Consider code c.c
void f(unsigned char *a, long long *b)
{
*b = (long long)*a;
}
Compile it with
$ gcc -Og -S c.c
where
$ gcc --version
gcc (MinGW-W64 x86_64-posix-seh, built by Brecht Sanders) 10.2.0
and my machine is a 64-bit Windows 10.
Among other lines, I get the assembly code as follows
01 movzbl (%rcx), %eax
02 movq %rax, (%rdx)
My question is: Why isn't the first line written in this way
01 movzbq (%rcx), %rax
What if the higher 32 bits of %rax originally had some non-zero bits, and were not set to zero after movzbl (%rcx), %eax?
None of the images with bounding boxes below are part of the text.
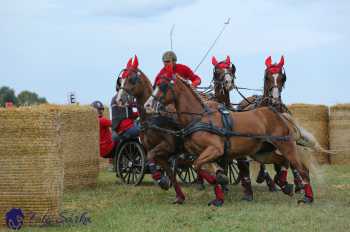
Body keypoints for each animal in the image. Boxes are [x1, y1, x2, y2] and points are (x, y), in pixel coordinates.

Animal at [145, 66, 314, 206]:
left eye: (163, 86)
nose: (147, 105)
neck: (199, 117)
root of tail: (277, 113)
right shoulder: (199, 154)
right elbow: (199, 168)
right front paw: (218, 197)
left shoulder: (215, 149)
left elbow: (198, 166)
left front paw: (221, 181)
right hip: (262, 153)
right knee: (283, 161)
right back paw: (285, 185)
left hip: (286, 145)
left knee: (301, 168)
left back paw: (307, 197)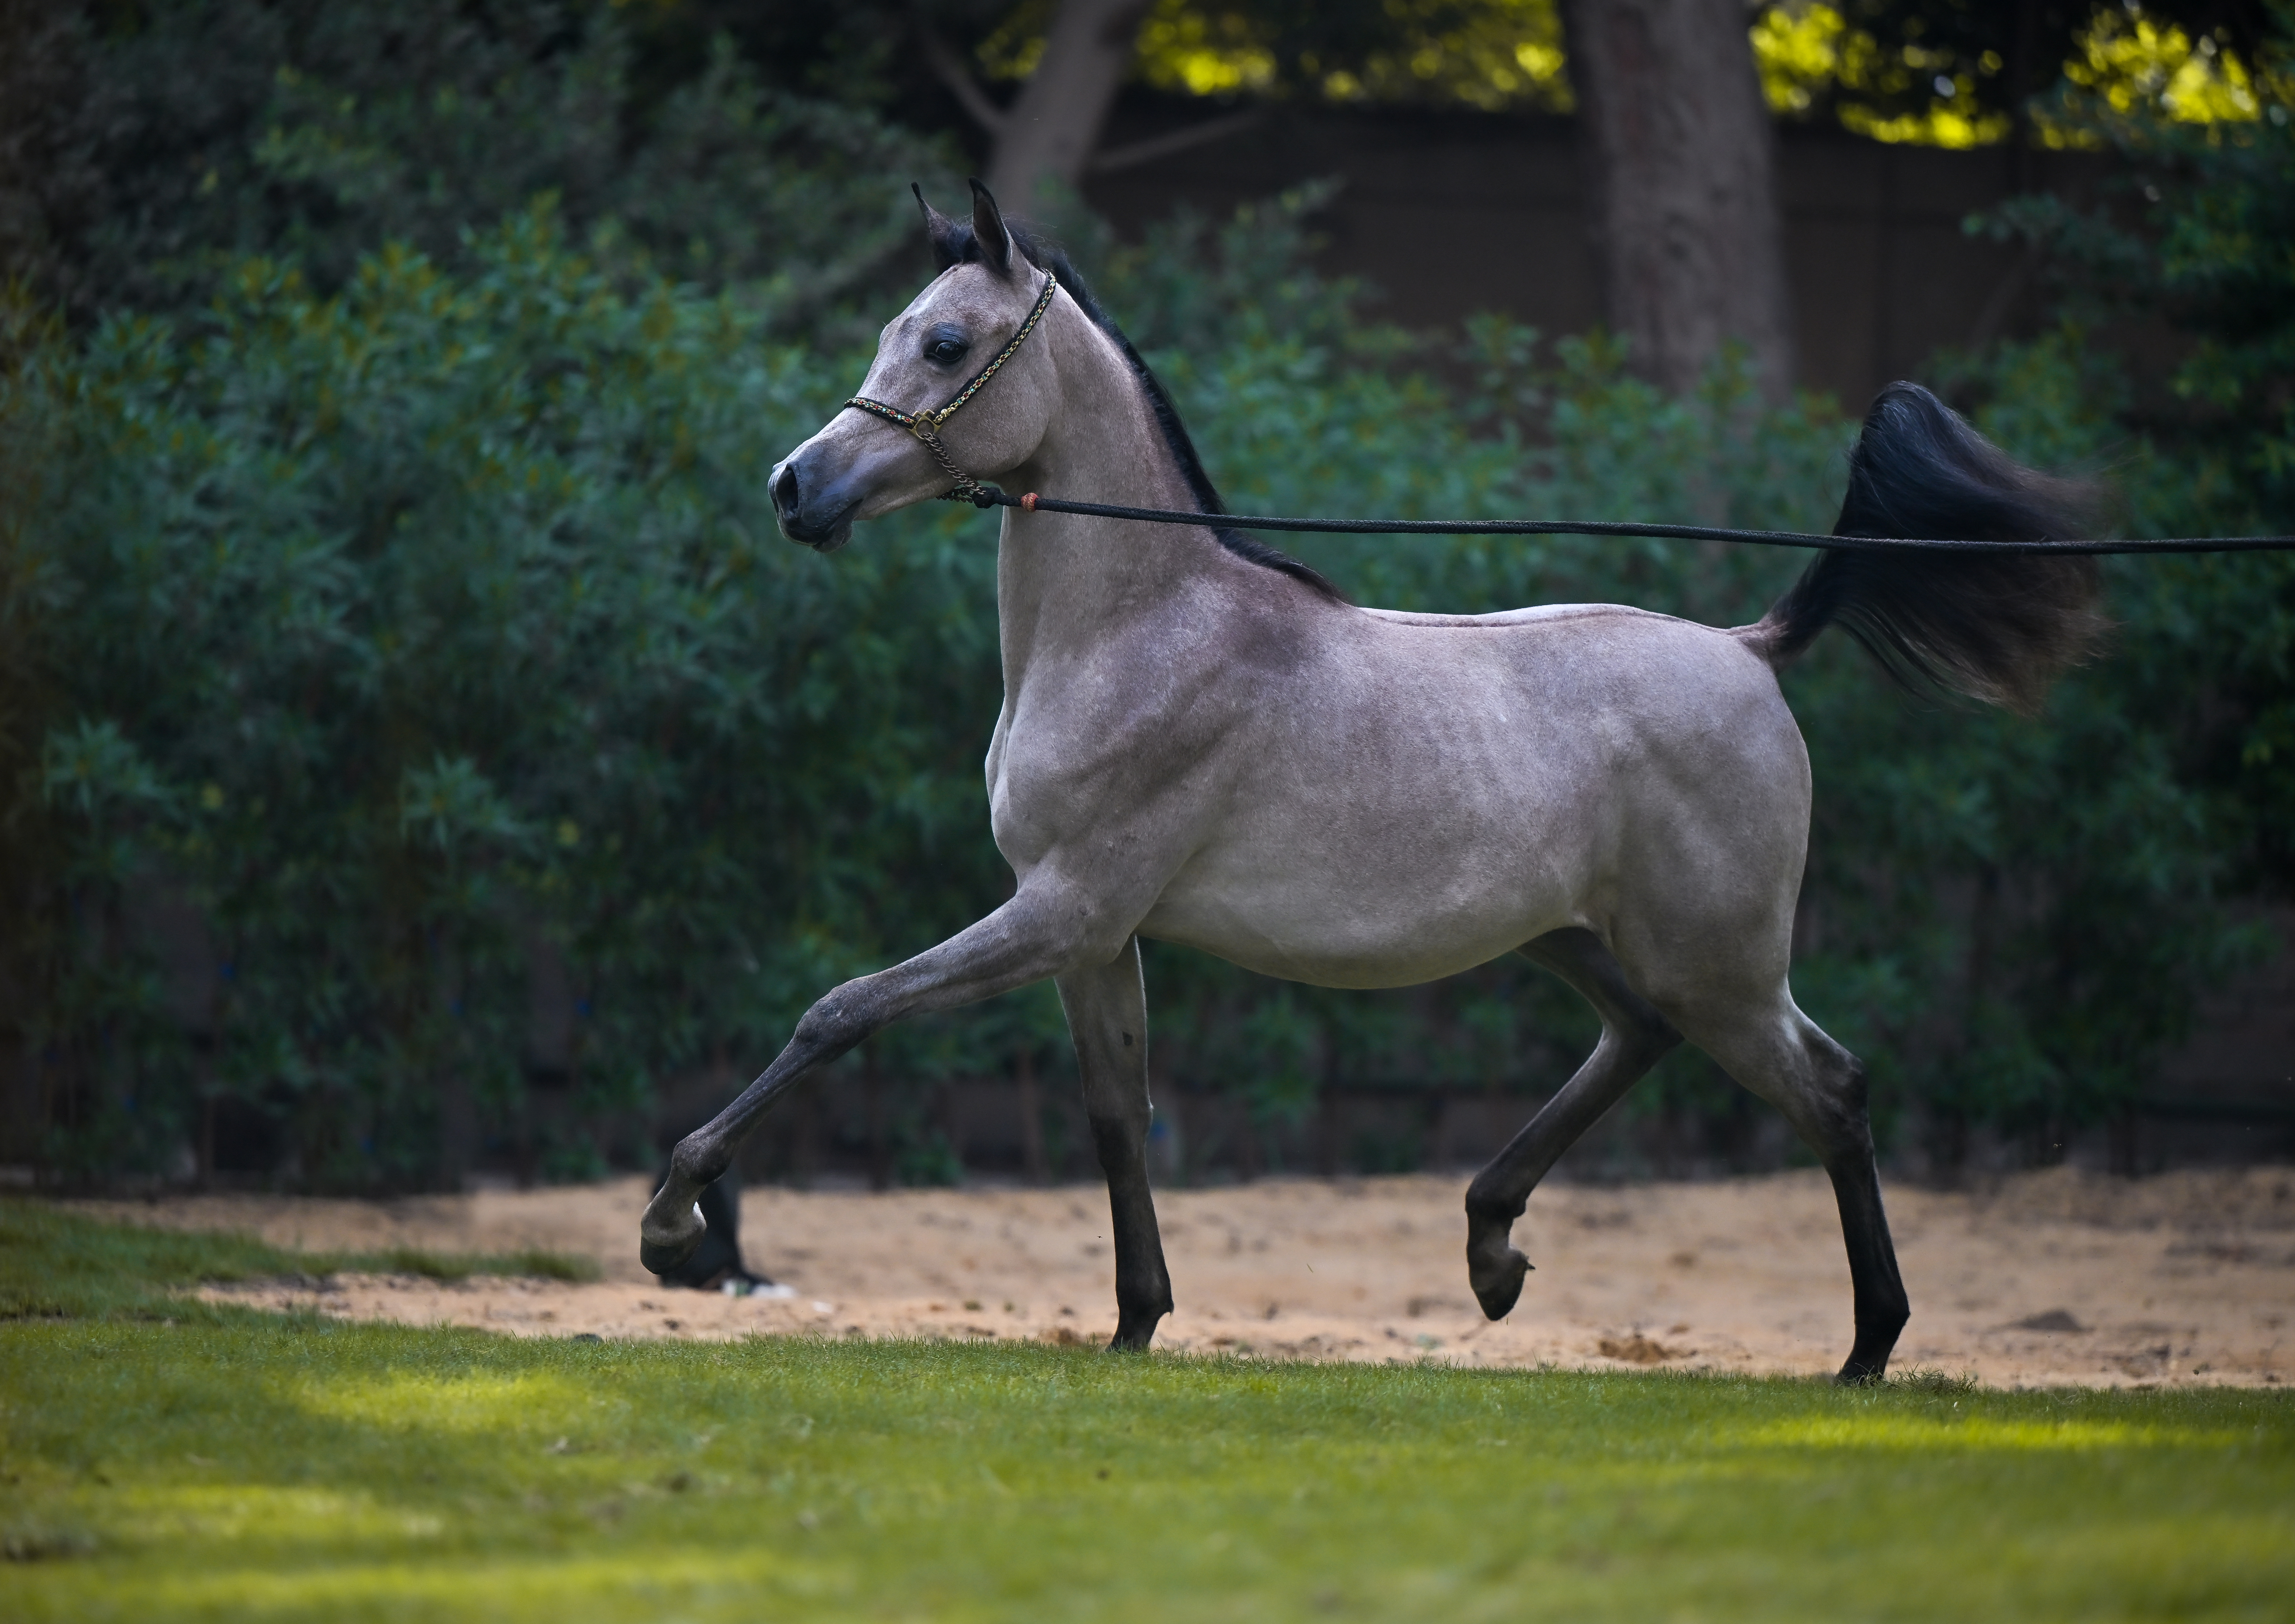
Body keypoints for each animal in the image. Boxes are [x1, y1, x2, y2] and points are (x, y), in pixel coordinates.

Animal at [641, 180, 2103, 1381]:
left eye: (944, 344)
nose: (796, 487)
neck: (1138, 629)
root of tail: (1752, 648)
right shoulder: (1095, 937)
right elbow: (1117, 1118)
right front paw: (1134, 1323)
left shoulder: (1061, 910)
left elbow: (840, 1011)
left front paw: (678, 1218)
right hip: (1579, 938)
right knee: (1639, 1036)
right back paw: (1492, 1249)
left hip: (1723, 966)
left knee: (1831, 1088)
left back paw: (1867, 1348)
Won't these non-zero bits (if any) get copied to (%rdx) by movq %rax, (%rdx)?
A follow-up question is: Even the above concern is unneeded, still, why isn't the first line written in this way
01 movzbq (%rcx), %rax
i.e. governed by which rule the translation from C to assembly code is done in the given way?
(I have some knowledge with C but am new to assembly code.)
Update: Would like to make some clarification after I read the comments (appreciate all of them). A comment says the function is unnecessary, and I may just do that assignment. That is right. As another comment rightly puts, this is a pared-down example. What I want to understand is simply why the C-to-assembly translation happens this way when casting a unsigned char to long long.